Is there a list somewhere on the MOD website that lists all the Plugins?
I received a question on the Chapman Stick Forum. I’m sure that many people would like to know what is available before purchasing.
I’m very excited to share the DUO with my fellow Stickists.
We’re working on a new page that will have this information.
But if you know the linux audio opensource projects (like artyfx, calf, guitarix, invada) they are pretty much all in there.
Some plugins are not stable, useful or have some kind of issue so we haven’t pushed them all into the plugin store yet.
Also note that, if you know a little of programming, you can create your own plugins and put them into the MOD.
At this point I’m just a simple user and just learning about the open source projects.
Is there a webpage or instructional video that shows how to access and upload the open source plugins?
This is a new arena for me, and many others in the general public.
Here’s a list of LV2 projects from the official LV2 site. Some are old and not being worked on, many could be ported to MOD, but somebody’s got to do it. Some plugins aren’t optimized for ARM so they will take to much CPU to be useable on the duo. But most of the current projects on MOD have links there.
This gets confusing for a non-programmer guy like me. I want to expand the plug-ins and find better and useful plug-ins for my application.
How do I know which ones are optimized for ARM?
Is there a tutorial on how to find and install into the DUO?
Is there a tutorial on how to upload these plugins from Github or lv2 website and into the MOD DUO?
I’m not a programmer and I have no idea on how to upload a plugin that isn’t listed on the MOD GUI. I see that there is so much more the MOD than just what is immediately visible…
We’re working to give developers direct access to the store, so sometime soon you’ll be able to install all of those.
BUT you have to keep in mind most of these have not been tested in MOD yet.
Basically you’ll enable an option that gives you extra plugins, but without the guarantees of them being stable.
It’s not just “uploading”. You need to compile those sources into a binary which runs on the MOD CPU (ARM-A20), and you’re encouraged to create MOD-GUI and map relevant plugin parameters to knobs.
It’s not that hard to learn and all the tools (mod-sdk etc) are published on their https://github.com/moddevices site, easy to pick up and use for a developer like myself.
But if you have never done any development before or have no interest in it, you’re better off asking the developer(s) of the plugins that you’re interested to bring to the MOD. Which is a good idea regardless.
The MOD team also hosts workshops, “How to create MOD plugins”. There are at least two which I know about were at Linux Audio Conferences in the past.

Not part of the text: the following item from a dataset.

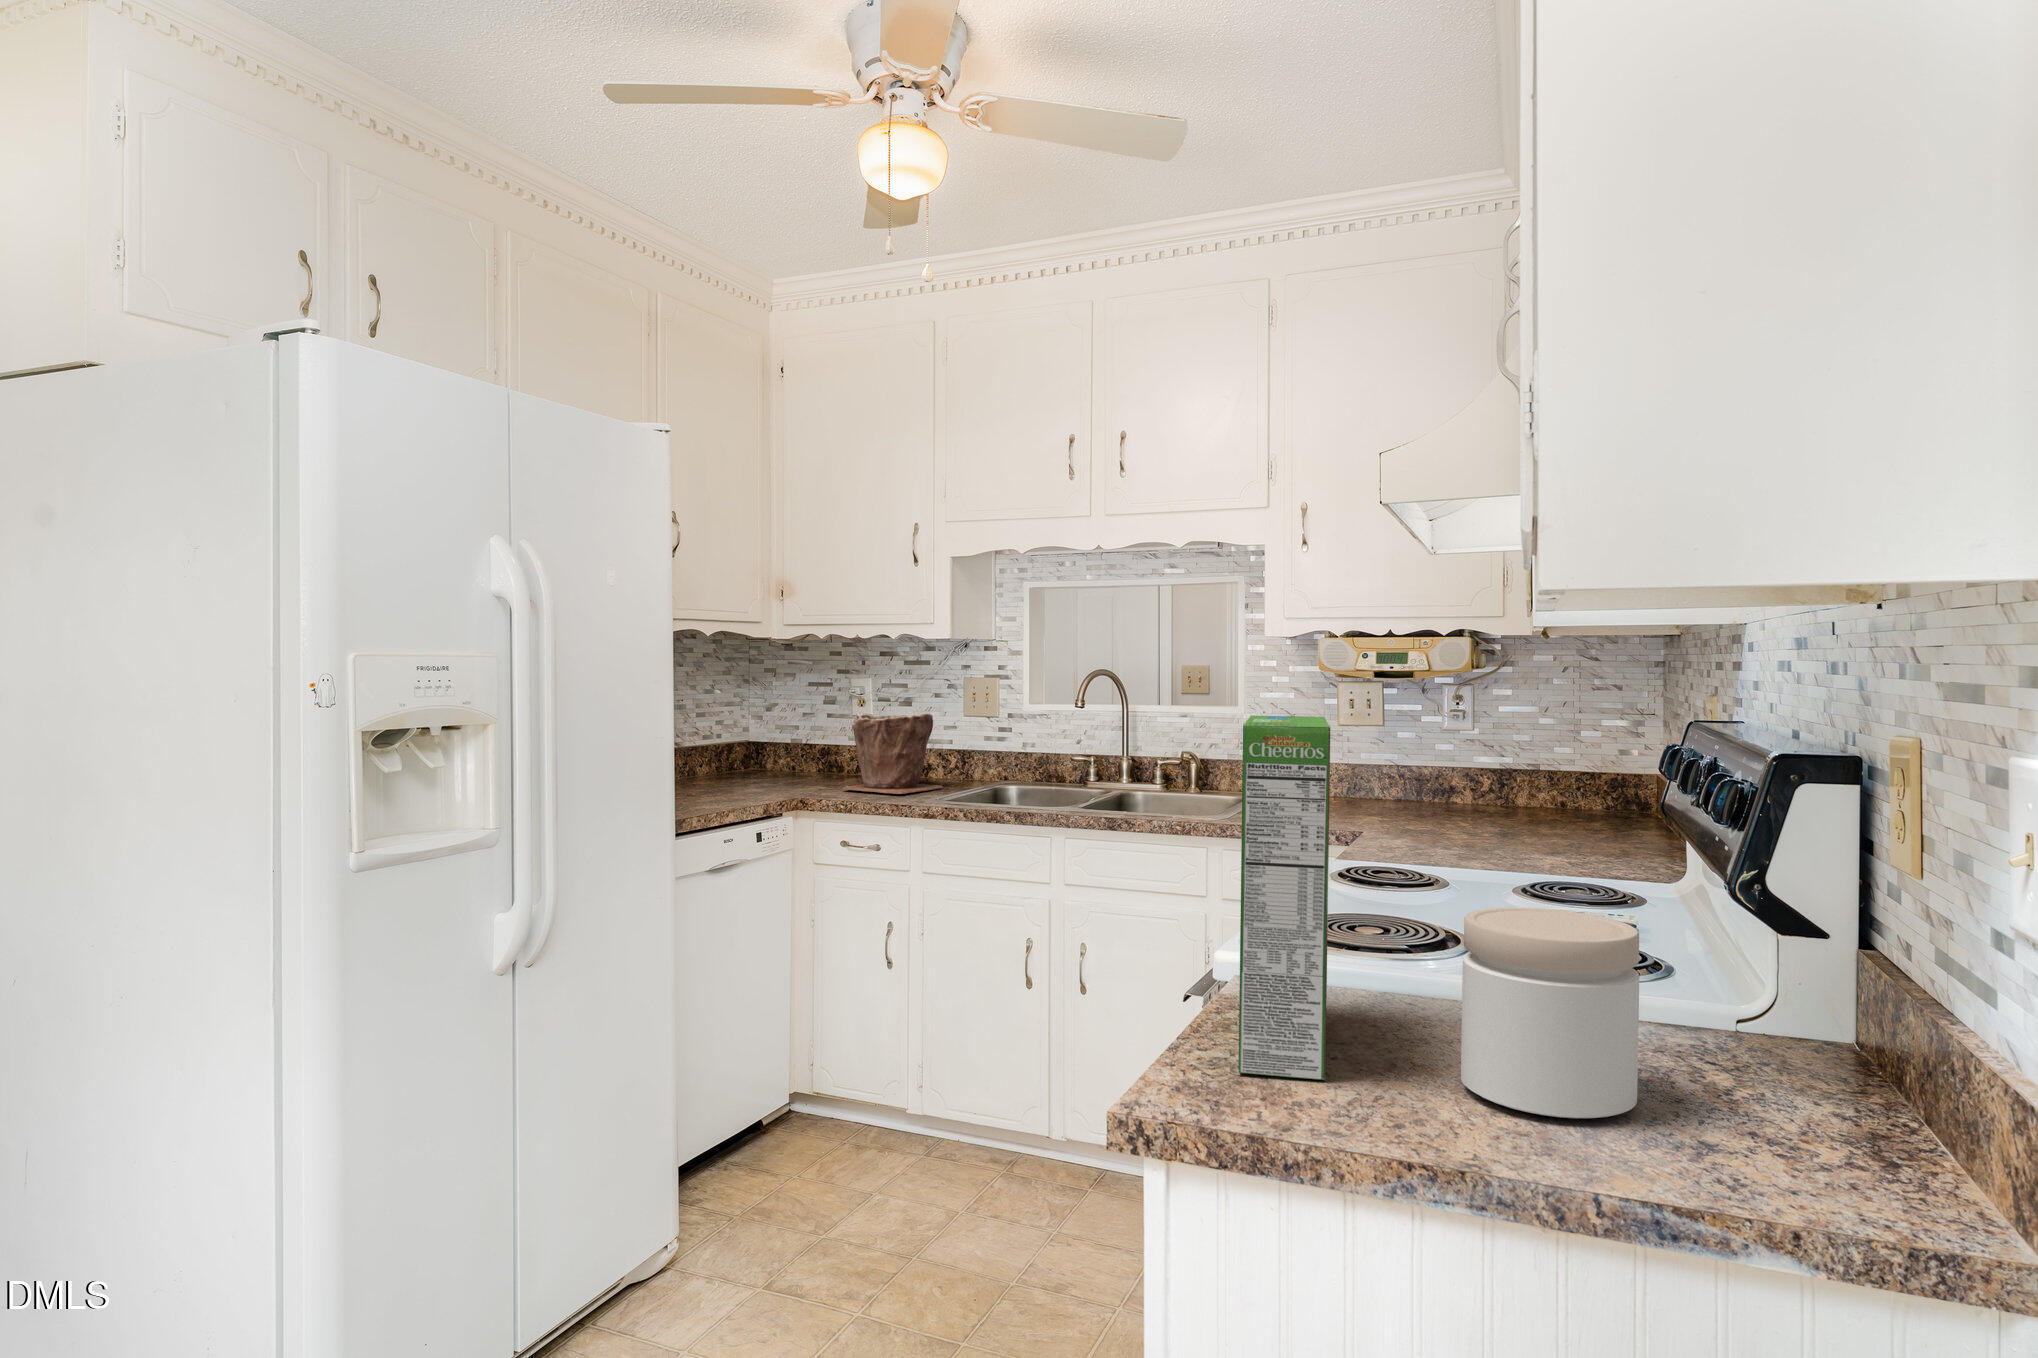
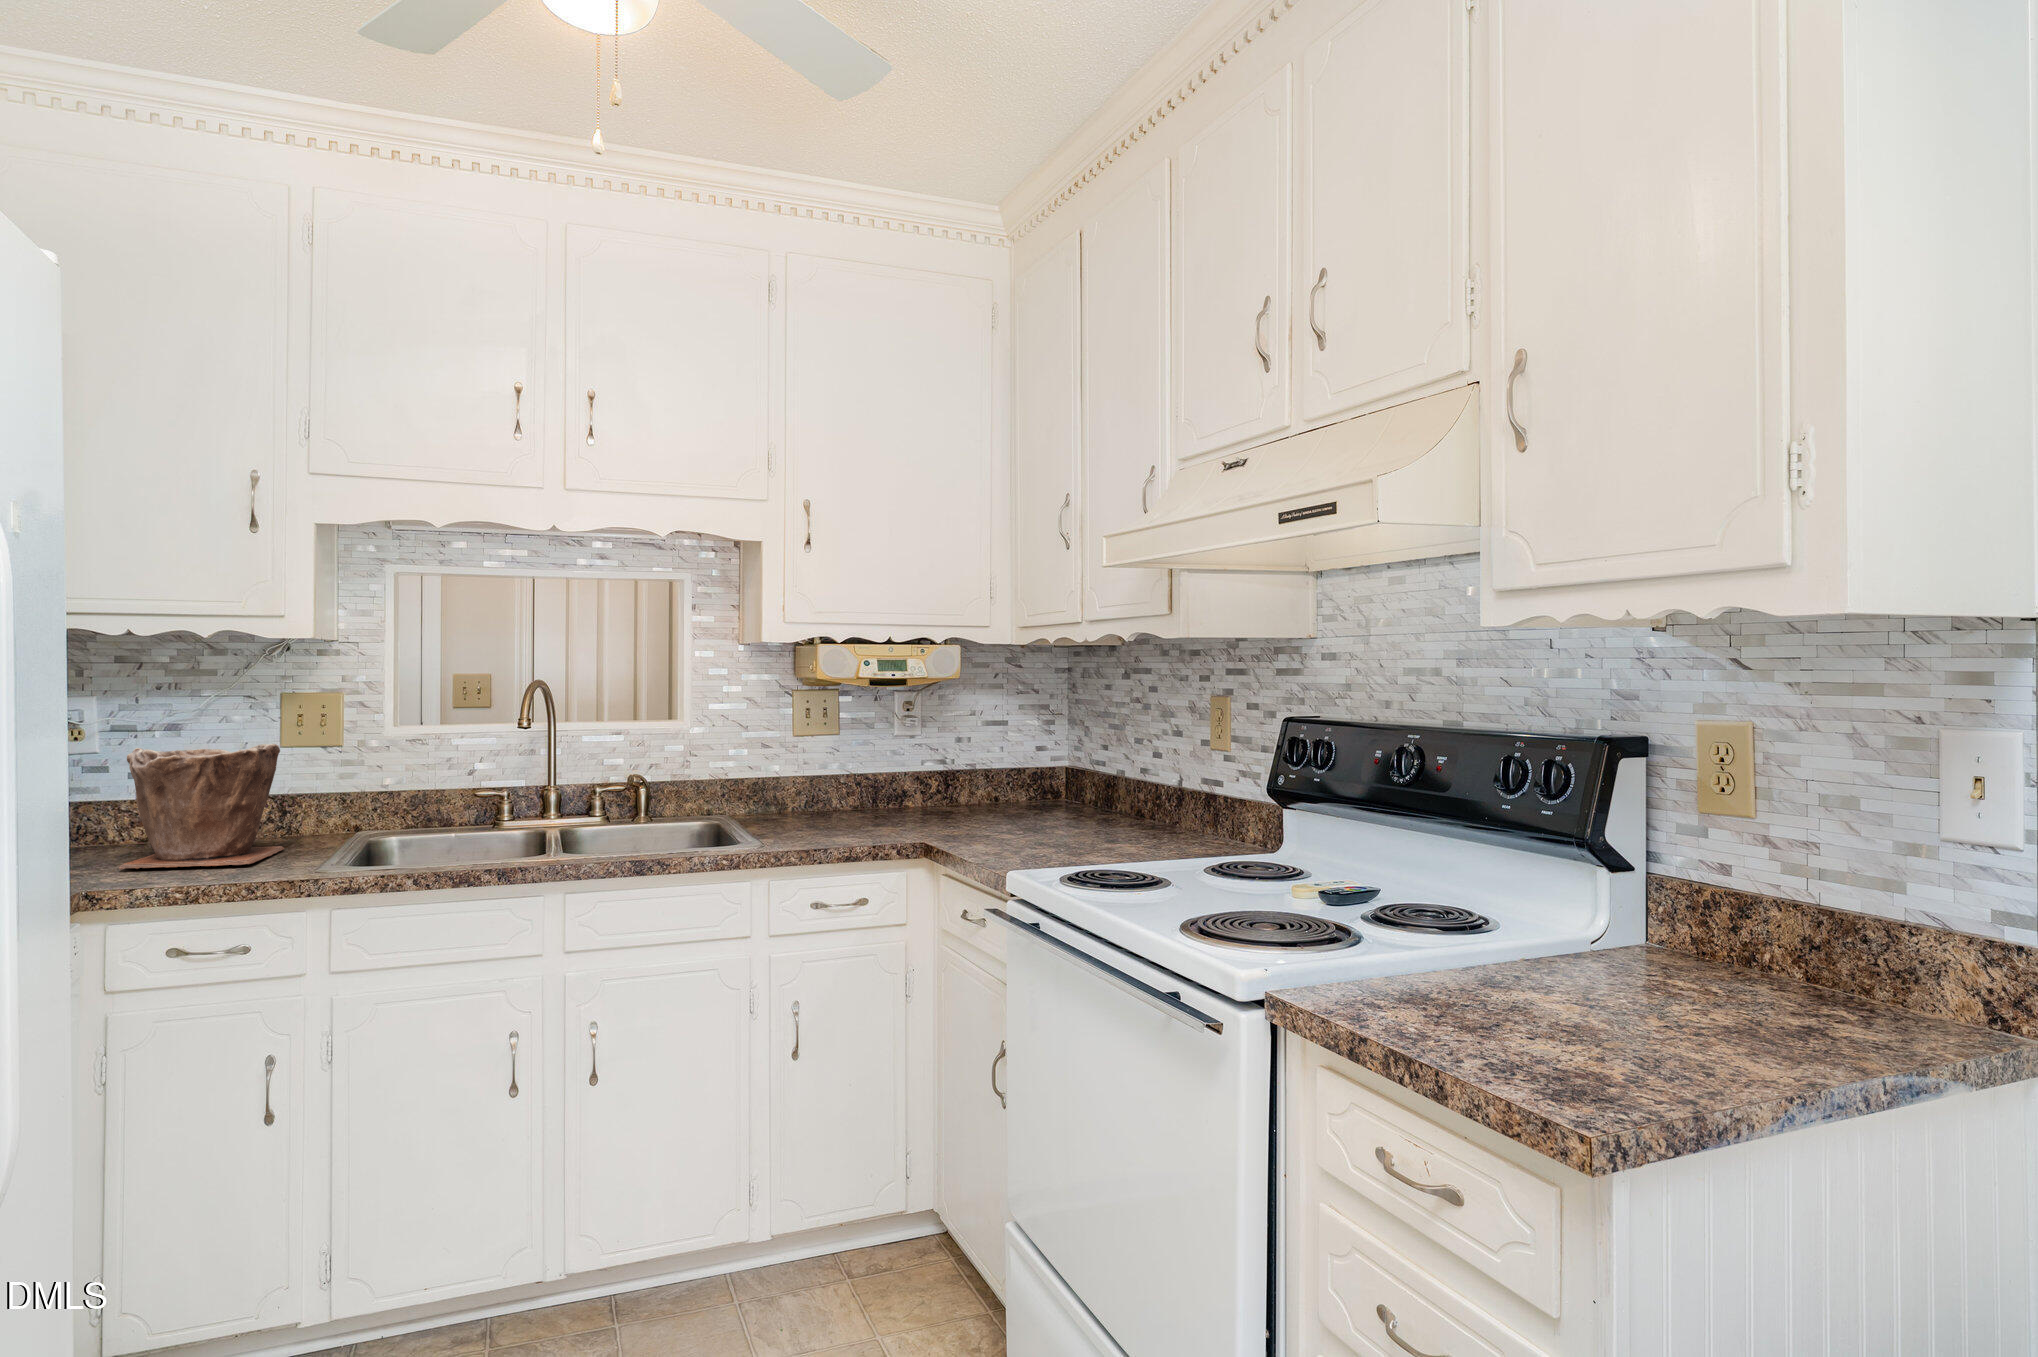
cereal box: present [1238,715,1330,1080] -> none [1448,719,1703,1078]
jar: present [1461,908,1639,1118] -> none [1700,872,1862,1042]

I’m not a developer or programmer but have some interest in it and want to learn some of the easy stuff to get me going. I think the first step would be to learn how to map the GUI knobs to the relevant plugin parameters of the plugins that are already created.
I don’t know how quick I will be able to learn this on my own so I will reach out to the developer to see if they would want to bring it to MOD.
There’s a “wizard” part of the mod-sdk to do that in 3 or 4 steps (choose box + color, knob-type(s) and select parameters). All via a nice web-interface. This has limited options, but it’ll get you to 90% in less than a minute (once you have the mod-sdk running that is)
Tweaking and customizing the layout/design to get to 100% after that is a never-ending task
It’s nice to be able to search but always nice to find something new as well. I noticed it always starts with the same plugins. Can you randomize the plugins that show so that it’s not always the same ones that pop up first?
If it’s a loop of plugins you can start it at a different point… (I don’t know if that is how it works… but I thought I would put it out there…)
It’s a cool idea to have a website for this. Thanks for starting this.
+1 for randomizing the order on every load. That’s a good idea.
Now for the details (: Please update the screen-shots, some of them look rather odd or old:
wrong font: All the midi-filters; apart from looking weird, text bleeds (e.g. MIDI quantize)
reversed scale: compare MIDI-thru (a small box on the MOD) with AT1 (large size on the MOD). The pages has this reversed. AT is tiny, MIDI-trhu is huge. I mention those two because they have the same aspect ratio. Others have the similar issues.
wrong box alignment (e.g. TAP-EQ top bar)
All these plugins look fine in MOD pedalboards and in the SDK, but they’re also wrong in the MOD store.
Anyway just another detail I thought I’d flag up.
The x42 and tap eq screenshots are my fault.
I think my phantomjs version is old and doesn’t support some new css rules.
There’s also the issue of mod-sdk canvas not matching 100% the mod-ui canvas.
Once this is fixed I’ll update the plugins with the proper screenshots.